SUPPLIED RECORDS Start Marker

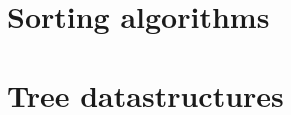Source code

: \begin{appendices}

    \section{Sorting algorithms}

    

    

    

    

    \section{Tree datastructures}

    

    

    

\end{appendices}
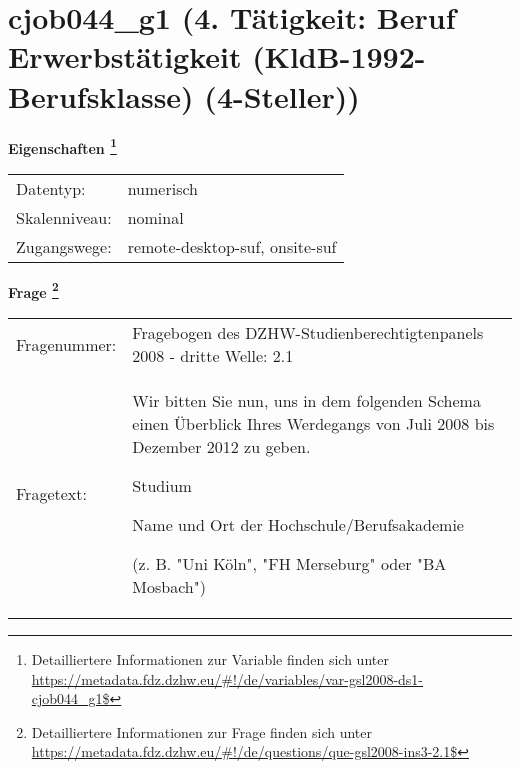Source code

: 
    \setcounter{footnote}{0}

    \vspace*{-1.8cm}
	\section{cjob044\_g1 (4. Tätigkeit: Beruf Erwerbstätigkeit (KldB-1992-Berufsklasse) (4-Steller))}
	\label{section:cjob044_g1}



    \vspace*{0.5cm}
    \noindent\textbf{Eigenschaften
	\footnote{Detailliertere Informationen zur Variable finden sich unter
		\url{https://metadata.fdz.dzhw.eu/\#!/de/variables/var-gsl2008-ds1-cjob044_g1$}}}\\
	\begin{tabularx}{\hsize}{@{}lX}
	Datentyp: & numerisch \\
	Skalenniveau: & nominal \\
	Zugangswege: &
	  remote-desktop-suf, 
	  onsite-suf
 \\
    \end{tabularx}



				\vspace*{0.5cm}
                \noindent\textbf{Frage
	                \footnote{Detailliertere Informationen zur Frage finden sich unter
		              \url{https://metadata.fdz.dzhw.eu/\#!/de/questions/que-gsl2008-ins3-2.1$}}}\\
				\begin{tabularx}{\hsize}{@{}lX}
					Fragenummer: &
					  Fragebogen des DZHW-Studienberechtigtenpanels 2008 - dritte Welle:
					  2.1
 \\
					Fragetext: & Wir bitten Sie nun, uns in dem folgenden Schema einen Überblick Ihres Werdegangs von Juli 2008 bis Dezember 2012 zu geben.\par  Studium\par  Name und Ort der Hochschule/Berufsakademie\par  (z. B. "Uni Köln", "FH Merseburg" oder "BA Mosbach") \\
				\end{tabularx}





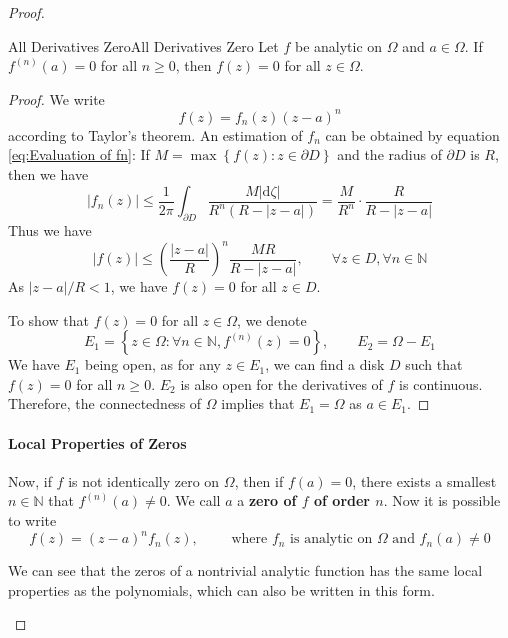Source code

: \documentclass[../main.tex]{subfiles}
\begin{document}
\begin{proof}
\begin{theorem}{All Derivatives Zero}{All Derivatives Zero}
	Let $f$ be analytic on $\Omega$ and $a\in \Omega$. If $f^{(n)}(a) = 0$ for all $n\geq 0$, then $f(z) = 0$ for all $z\in \Omega$.
\end{theorem}
\begin{proof}
We write
\begin{equation*}
f(z) = f_n(z) (z-a)^n
\end{equation*}
according to Taylor's theorem. An estimation of $f_n$ can be obtained by equation \ref{eq:Evaluation of fn}: If $M = \max \left\{ f(z): z\in \partial D \right\}$ and the radius of $\partial D$ is $R$, then we have
\begin{equation*}
	\left|f_n(z)\right| \leq \frac{1}{2 \pi }\int_{\partial D} \frac{M \left|\mathrm{d} \zeta\right|}{R^n(R-\left|z-a\right|)} = \frac{M}{R^n} \cdot \frac{R}{R-\left|z-a\right|}
\end{equation*}
Thus we have
\begin{equation*}
\left|f(z)\right| \leq \left(\frac{\left|z-a\right|}{R}\right)^n \frac{MR}{R-\left|z-a\right|}, \qquad \forall z\in D, \forall n\in \mathbb{N}
\end{equation*}
As $\left|z-a\right| / R < 1$, we have $f(z) = 0$ for all $z\in D$.

To show that $f(z)=0$ for all $z\in \Omega$, we denote
\begin{equation*}
E_1 = \left\{ z\in \Omega: \forall n\in \mathbb{N}, f^{(n)}(z) = 0 \right\}, \qquad E_2=\Omega-E_1
\end{equation*}
We have $E_1$ being open, as for any $z\in E_1$, we can find a disk $D$ such that $f(z) = 0$ for all $n\geq 0$. $E_2$ is also open for the derivatives of $f$ is continuous. Therefore, the connectedness of $\Omega$ implies that $E_1 = \Omega$ as $a\in E_1$.
\end{proof}

\paragraph{Local Properties of Zeros}

Now, if $f$ is not identically zero on $\Omega$, then if $f(a) = 0$, there exists a smallest $n\in \mathbb{N}$ that $f^{(n)}(a) \neq 0$. We call $a$ a \textbf{zero of $f$ of order $n$}. Now it is possible to write
\begin{equation}
	f(z) = (z-a)^n f_n(z), \qquad \text{ where } f_n \text{ is analytic on } \Omega \text{ and } f_n(a) \neq 0
\end{equation}
\begin{remark}
We can see that the zeros of a nontrivial analytic function has the same local properties as the polynomials, which can also be written in this form.
\end{remark}


\end{proof}
\end{document}
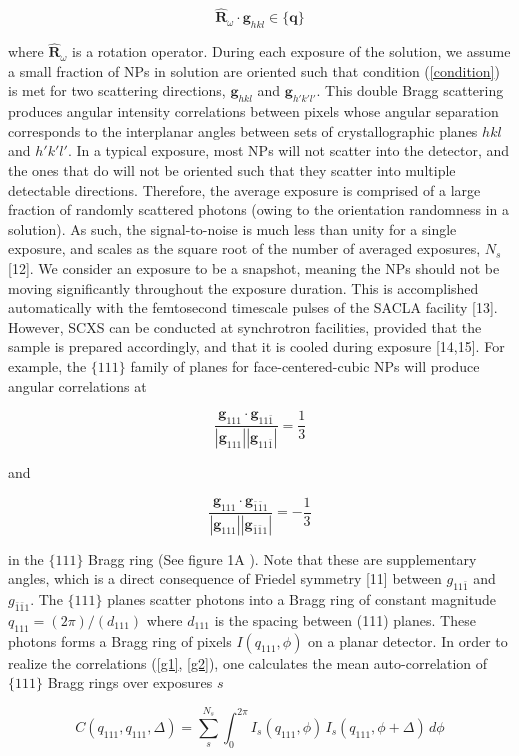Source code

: \documentclass [11pt,fleqn]{article}
\def \be {\begin{equation}}
\def \ee {\end{equation}}
\begin{document}
\be \label{condition}
\hat{\bm R}_\omega \cdot \bm g_{hkl} \in \{\bm q\}
\ee

where $\hat{\bm R}_\omega$ is a rotation operator. During each exposure of the solution, we assume a small fraction of NPs in solution are oriented such that condition (\ref{condition}) is met for two scattering directions, $\bm g_{hkl}$ and $\bm g_{h'k'l'}$. This double Bragg scattering produces angular intensity correlations between pixels whose angular separation corresponds to the interplanar angles between sets of crystallographic planes $hkl$ and $h'k'l'$. In a typical exposure, most NPs will not scatter into the detector, and the ones that do will not be oriented such that they scatter into multiple detectable directions. Therefore, the average exposure is comprised of a large fraction of randomly scattered photons (owing to the orientation randomness in  a solution). As such, the signal-to-noise is much less than unity for a single exposure, and scales as the square root of the number of averaged exposures, $N_s$ [12]. We consider an exposure to be a snapshot, meaning the NPs should not be moving significantly throughout the exposure duration. This is accomplished automatically with the femtosecond timescale pulses of the SACLA facility [13]. However, SCXS can be conducted at synchrotron facilities, provided  that the sample is prepared accordingly, and that it is cooled during exposure [14,15].  For example, the $\{111\}$ family of planes for face-centered-cubic NPs will produce angular correlations at

\be \label{g1}
\frac{\bm g_{111} \cdot \bm g_{11\bar{1}}}{|\bm g_{111}| |\bm g_{11\bar{1}}| } = \frac{1}{3}
\ee

and

\be \label {g2}
\frac{\bm g_{111} \cdot \bm g_{\bar{1}\bar{1}1}}{|\bm g_{111}| |\bm g_{\bar{1}\bar{1}1}| } = -\frac{1}{3}
\ee

in the $\{111\}$ Bragg ring (See figure 1A ). Note that these are supplementary angles, which is a direct consequence of Friedel symmetry [11] between $g_{11\bar{1}}$ and $g_{\bar{1}\bar{1}1}$. The $\{111\}$ planes scatter photons into a Bragg ring of constant magnitude $q_{111} = ( 2\pi ) / ( d_{111} )$ where $d_{111}$ is the spacing between (111) planes. These photons forms a Bragg ring of pixels $I(q_{111},\phi)$ on a planar detector. In order to realize the correlations (\ref{g1}, \ref{g2}), one calculates the mean auto-correlation of $\{111\}$ Bragg rings over exposures $s$

\be \label{autocorr}
C(q_{111}, q_{111}, \Delta) = \sum _s ^ {N_s} \int _0^{2\pi} I_s(q_{111}, \phi  )\, I_s(q_{111}, \phi + \Delta)\, d\phi
\ee
\end{document}
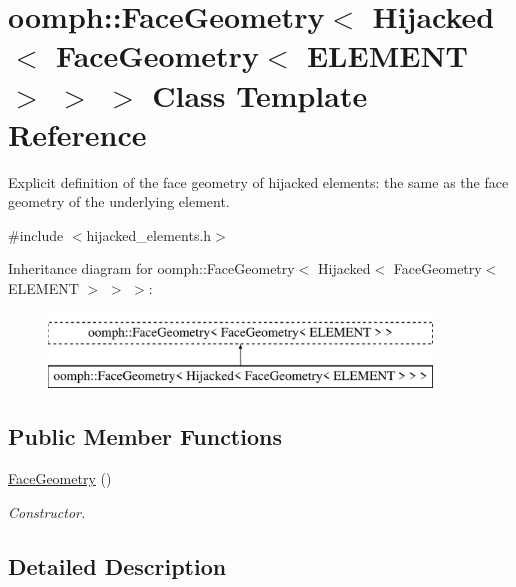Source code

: \hypertarget{classoomph_1_1FaceGeometry_3_01Hijacked_3_01FaceGeometry_3_01ELEMENT_01_4_01_4_01_4}{}\section{oomph\+:\+:Face\+Geometry$<$ Hijacked$<$ Face\+Geometry$<$ E\+L\+E\+M\+E\+NT $>$ $>$ $>$ Class Template Reference}
\label{classoomph_1_1FaceGeometry_3_01Hijacked_3_01FaceGeometry_3_01ELEMENT_01_4_01_4_01_4}


Explicit definition of the face geometry of hijacked elements\+: the same as the face geometry of the underlying element.  




{\ttfamily \#include $<$hijacked\+\_\+elements.\+h$>$}

Inheritance diagram for oomph\+:\+:Face\+Geometry$<$ Hijacked$<$ Face\+Geometry$<$ E\+L\+E\+M\+E\+NT $>$ $>$ $>$\+:\begin{figure}[H]
\begin{center}
\leavevmode
\includegraphics[height=2.000000cm]{classoomph_1_1FaceGeometry_3_01Hijacked_3_01FaceGeometry_3_01ELEMENT_01_4_01_4_01_4}
\end{center}
\end{figure}
\subsection*{Public Member Functions}
\begin{DoxyCompactItemize}
\item 
\hyperlink{classoomph_1_1FaceGeometry_3_01Hijacked_3_01FaceGeometry_3_01ELEMENT_01_4_01_4_01_4_a2acbd5452df461b690cca240f5249647}{Face\+Geometry} ()
\begin{DoxyCompactList}\small\item\em Constructor. \end{DoxyCompactList}\end{DoxyCompactItemize}


\subsection{Detailed Description}
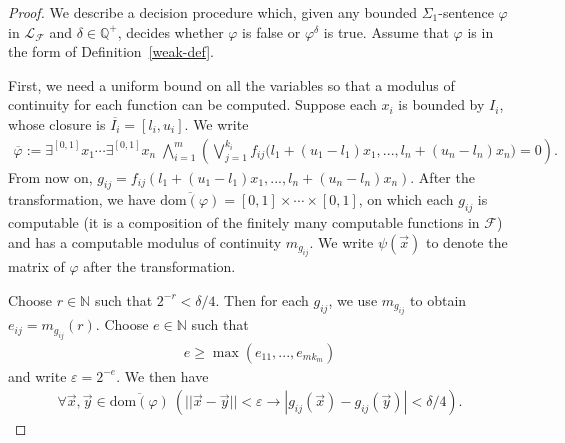 \documentclass[envcountsect]{llncs}
\newcommand{\dom}{\mathrm{dom}}
\begin{document}
\begin{proof}
We describe a decision procedure which, given any bounded $\Sigma_1$-sentence $\varphi$ in $\mathcal{L}_{\mathcal{F}}$ and $\delta\in \mathbb{Q}^+$, decides whether $\varphi$ is false or $\varphi^{\delta}$ is true. Assume that $\varphi$ is in the form of Definition~\ref{weak-def}. 

First, we need a uniform bound on all the variables so that a modulus of continuity for each function can be computed. Suppose each $x_i$ is bounded by $I_i$, whose closure is $\overline{I_i} = [l_i, u_i]$. We write %
\begin{eqnarray*}
\overline{\varphi} :=  \exists^{[0,1]} x_1 \cdots \exists^{[0,1]} x_n\; \bigwedge_{i=1}^m(\bigvee_{j=1}^{k_i} f_{ij}\big(l_1+(u_1-l_1)x_1,...,l_n+(u_n-l_n)x_n\big)=0).
\end{eqnarray*}
From now on, $g_{ij} = f_{ij}(l_1+(u_1-l_1)x_1,...,l_n+(u_n-l_n)x_n)$. After the transformation, we have $\overline{\dom(\varphi)} = [0,1]\times\cdots\times [0,1]$, on which each $g_{ij}$ is computable (it is a composition of the finitely many computable functions in $\mathcal{F}$) and has a computable modulus of continuity $m_{g_{ij}}$. We write $\psi(\vec x)$ to denote the matrix of $\varphi$ after the transformation. 

Choose $r\in \mathbb{N}$ such that $2^{-r}<\delta/4$. Then for each $g_{ij}$, we use $m_{g_{ij}}$ to obtain $e_{ij} = m_{g_{ij}}(r)$. Choose $e\in \mathbb{N}$ such that 
\begin{eqnarray}\label{e-def}
e\geq\max(e_{11},...,e_{mk_m})
\end{eqnarray} and write $\varepsilon = 2^{-e}$. We then have
\begin{eqnarray}\label{first}
\forall \vec x, \vec y\in \overline{\dom(\varphi)}\  (||\vec x-\vec y||<\varepsilon \rightarrow |g_{ij}(\vec x)-g_{ij}(\vec y)|<{\delta}/{4}).
\end{eqnarray}


\end{proof}
\end{document}
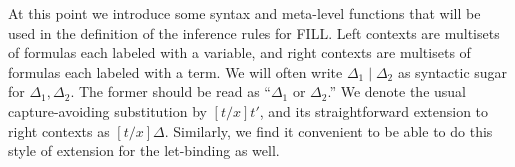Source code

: \documentclass{elsarticle}
\newcommand{\FILLnt}[1]{\mathit{#1}}
\newcommand{\FILLmv}[1]{\mathit{#1}}
\newcommand{\FILLsym}[1]{#1}
\begin{document}
At this point we introduce some syntax and meta-level functions that
will be used in the definition of the inference rules for FILL. Left
contexts are multisets of formulas each labeled with a variable, and
right contexts are multisets of formulas each labeled with a term.  We
will often write $ \Delta_{{\mathrm{1}}}  \mid  \Delta_{{\mathrm{2}}} $ as syntactic sugar for $\Delta_{{\mathrm{1}}}  \FILLsym{,}  \Delta_{{\mathrm{2}}}$.
The former should be read as ``$\Delta_{{\mathrm{1}}}$ or $\Delta_{{\mathrm{2}}}$.''  We denote the
usual capture-avoiding substitution by $\FILLsym{[}  \FILLnt{t}  \FILLsym{/}  \FILLmv{x}  \FILLsym{]}  \FILLnt{t'}$, and its
straightforward extension to right contexts as $\FILLsym{[}  \FILLnt{t}  \FILLsym{/}  \FILLmv{x}  \FILLsym{]}  \Delta$.
Similarly, we find it convenient to be able to do this style of
extension for the let-binding as well.
\end{document}
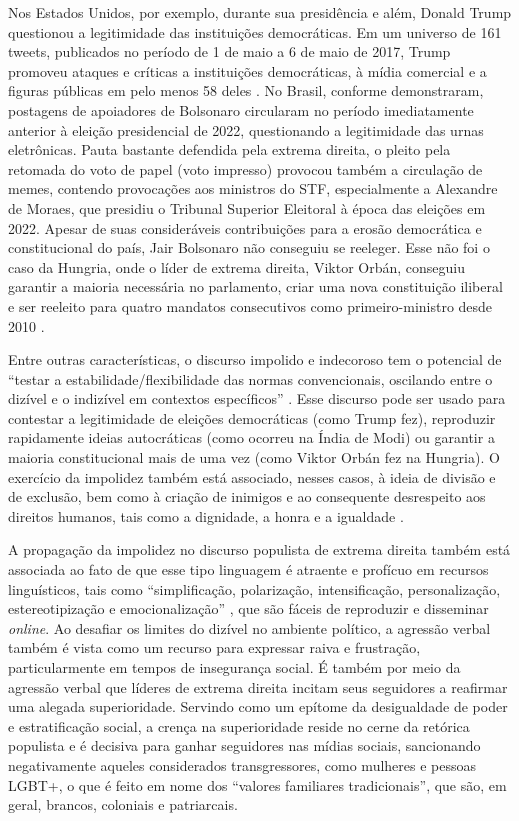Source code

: \documentclass[portuguese]{textolivre}
\begin{document}
Nos Estados Unidos, por exemplo, durante sua presidência e além, Donald Trump questionou a legitimidade das instituições democráticas. Em um universo de 161 tweets, publicados no período de 1 de maio a 6 de maio de 2017, Trump promoveu ataques e críticas a instituições democráticas, à mídia comercial e a figuras públicas em pelo menos 58 deles \cite{koike2018}. No Brasil, conforme \textcite{oliveira2024} demonstraram, postagens de apoiadores de Bolsonaro circularam no período imediatamente anterior à eleição presidencial de 2022, questionando a legitimidade das urnas eletrônicas. Pauta bastante defendida pela extrema direita, o pleito pela retomada do voto de papel (voto impresso) provocou também a circulação de memes, contendo provocações aos ministros do STF, especialmente a Alexandre de Moraes, que presidiu o Tribunal Superior Eleitoral à época das eleições em 2022. Apesar de suas consideráveis contribuições para a erosão democrática e constitucional do país, Jair Bolsonaro não conseguiu se reeleger. Esse não foi o caso da Hungria, onde o líder de extrema direita, Viktor Orbán, conseguiu garantir a maioria necessária no parlamento, criar uma nova constituição iliberal e ser reeleito para quatro mandatos consecutivos como primeiro-ministro desde 2010 \cite{drinoczi-agnieska2022}.

Entre outras características, o discurso impolido e indecoroso tem o potencial de ``testar a estabilidade/flexibilidade das normas convencionais, oscilando entre o dizível e o indizível em contextos específicos'' \cite[p. 388]{wodak2021culpeper}. Esse discurso pode ser usado para contestar a legitimidade de eleições democráticas (como Trump fez), reproduzir rapidamente ideias autocráticas (como ocorreu na Índia de Modi) ou garantir a maioria constitucional mais de uma vez (como Viktor Orbán fez na Hungria). O exercício da impolidez também está associado, nesses casos, à ideia de divisão e de exclusão, bem como à criação de inimigos e ao consequente desrespeito aos direitos humanos, tais como a dignidade, a honra e a igualdade \cite{andrade2019, drinoczi-agnieska2022, drinoczi2022}.  

A propagação da impolidez no discurso populista de extrema direita também está associada ao fato de que esse tipo linguagem é atraente e profícuo em recursos linguísticos, tais como ``simplificação, polarização, intensificação, personalização, estereotipização e emocionalização'' \cite{wodak2021culpeper}, que são fáceis de reproduzir e disseminar \textit{online}. Ao desafiar os limites do dizível no ambiente político, a agressão verbal também é vista como um recurso para expressar raiva e frustração, particularmente em tempos de insegurança social. É também por meio da agressão verbal que líderes de extrema direita incitam seus seguidores a reafirmar uma alegada superioridade. Servindo como um epítome da desigualdade de poder e estratificação social, a crença na superioridade reside no cerne da retórica populista e é decisiva para ganhar seguidores nas mídias sociais, sancionando negativamente aqueles considerados transgressores, como mulheres e pessoas LGBT+, o que é feito em nome dos ``valores familiares tradicionais'', que são, em geral, brancos, coloniais e patriarcais.
\end{document}
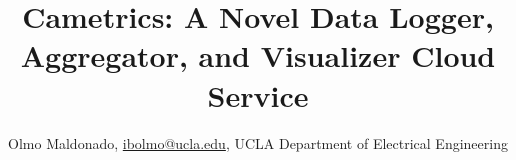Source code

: \documentclass[10pt,a4paper,english]{article}
\title{}
\author{}
\date{}
\newlength{\locallinewidth}
\begin{document}
\setlength{\locallinewidth}{\linewidth}



\title{Cametrics: A Novel Data Logger, Aggregator, and Visualizer Cloud
Service}

\maketitle

\author{Olmo Maldonado, \href{mailto:ibolmo@ucla.edu}{ibolmo@ucla.edu},
UCLA Department of Electrical Engineering}

\maketitle


\pagebreak{}

\hypertarget{contents}{}
\end{document}
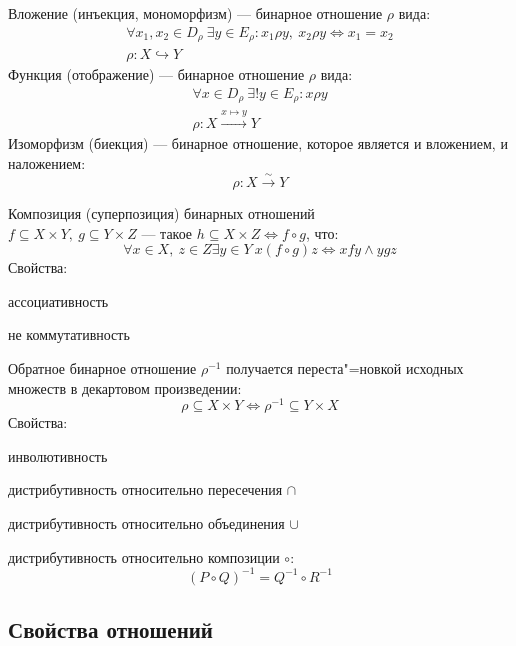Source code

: {\bold Вложение} {\ital (инъекция, мономорфизм)} --- бинарное отношение $\rho$ вида:
$$\begin{gathered}
\forall x_1,x_2\in D_\rho\ \exists y\in E_\rho\colon x_1\rho y,\ x_2\rho y\iff x_1=x_2\\
\rho\colon X\hookrightarrow Y
\end{gathered}$$
{\bold Функция} {\ital (отображение)} --- бинарное отношение $\rho$ вида:
$$\begin{gathered}
\forall x\in D_\rho\ \exists!y\in E_\rho\colon x\rho y\\
\rho\colon X\xrightarrow{x\mapsto y} Y
\end{gathered}$$
{\bold Изоморфизм} {\ital (биекция)} --- бинарное отношение, которое является {\ital и вложением, и наложением}:
$$\rho\colon X\xrightarrow{\sim}Y$$
\begin{theorem}
{\bold Композиция} {\ital (суперпозиция)} бинарных отношений\\ $f\subseteq X\times Y,\ g\subseteq Y\times Z$ --- такое $h\subseteq X\times Z\iff f\circ g$, что:
$$\forall x\in X,\ z\in Z\exists y\in Y\ x(f\circ g)z\iff xfy\land ygz$$
Свойства:

\begin{list*}
\item ассоциативность
\item {\ital *не коммутативность}
\end{list*}
\end{theorem}

\begin{theorem}
{\bold Обратное} бинарное отношение $\rho^{-1}$ получается переста"=новкой исходных множеств в декартовом произведении:
$$\rho\subseteq X\times Y\iff\rho^{-1}\subseteq Y\times X$$
Свойства:
\begin{list*}
\item инволютивность
\item дистрибутивность относительно {\ital пересечения} $\cap$
\item дистрибутивность относительно {\ital объединения} $\cup$
\item дистрибутивность относительно {\ital композиции} $\circ$:
$$(P\circ Q)^{-1}=Q^{-1}\circ R^{-1}$$
\end{list*}
\end{theorem}

\subsection{Свойства отношений}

SUPPLIED RECORDS End Marker

- _PROBLEM DESCRIPTION_
Could the lines from the top of the material through the line with "Fragenummer: &" be repeated exactly, pictures left out?

- _EXERCISE RESULT_
Source code

: \begin{appendices}

    \section{Sorting algorithms}

    

    

    

    

    \section{Tree datastructures}

    

    

    

\end{appendices}
Source code

: 
    \setcounter{footnote}{0}

    \vspace*{-1.8cm}
	\section{cjob044\_g1 (4. Tätigkeit: Beruf Erwerbstätigkeit (KldB-1992-Berufsklasse) (4-Steller))}
	\label{section:cjob044_g1}



    \vspace*{0.5cm}
    \noindent\textbf{Eigenschaften
	\footnote{Detailliertere Informationen zur Variable finden sich unter
		\url{https://metadata.fdz.dzhw.eu/\#!/de/variables/var-gsl2008-ds1-cjob044_g1$}}}\\
	\begin{tabularx}{\hsize}{@{}lX}
	Datentyp: & numerisch \\
	Skalenniveau: & nominal \\
	Zugangswege: &
	  remote-desktop-suf, 
	  onsite-suf
 \\
    \end{tabularx}



				\vspace*{0.5cm}
                \noindent\textbf{Frage
	                \footnote{Detailliertere Informationen zur Frage finden sich unter
		              \url{https://metadata.fdz.dzhw.eu/\#!/de/questions/que-gsl2008-ins3-2.1$}}}\\
				\begin{tabularx}{\hsize}{@{}lX}
					Fragenummer: &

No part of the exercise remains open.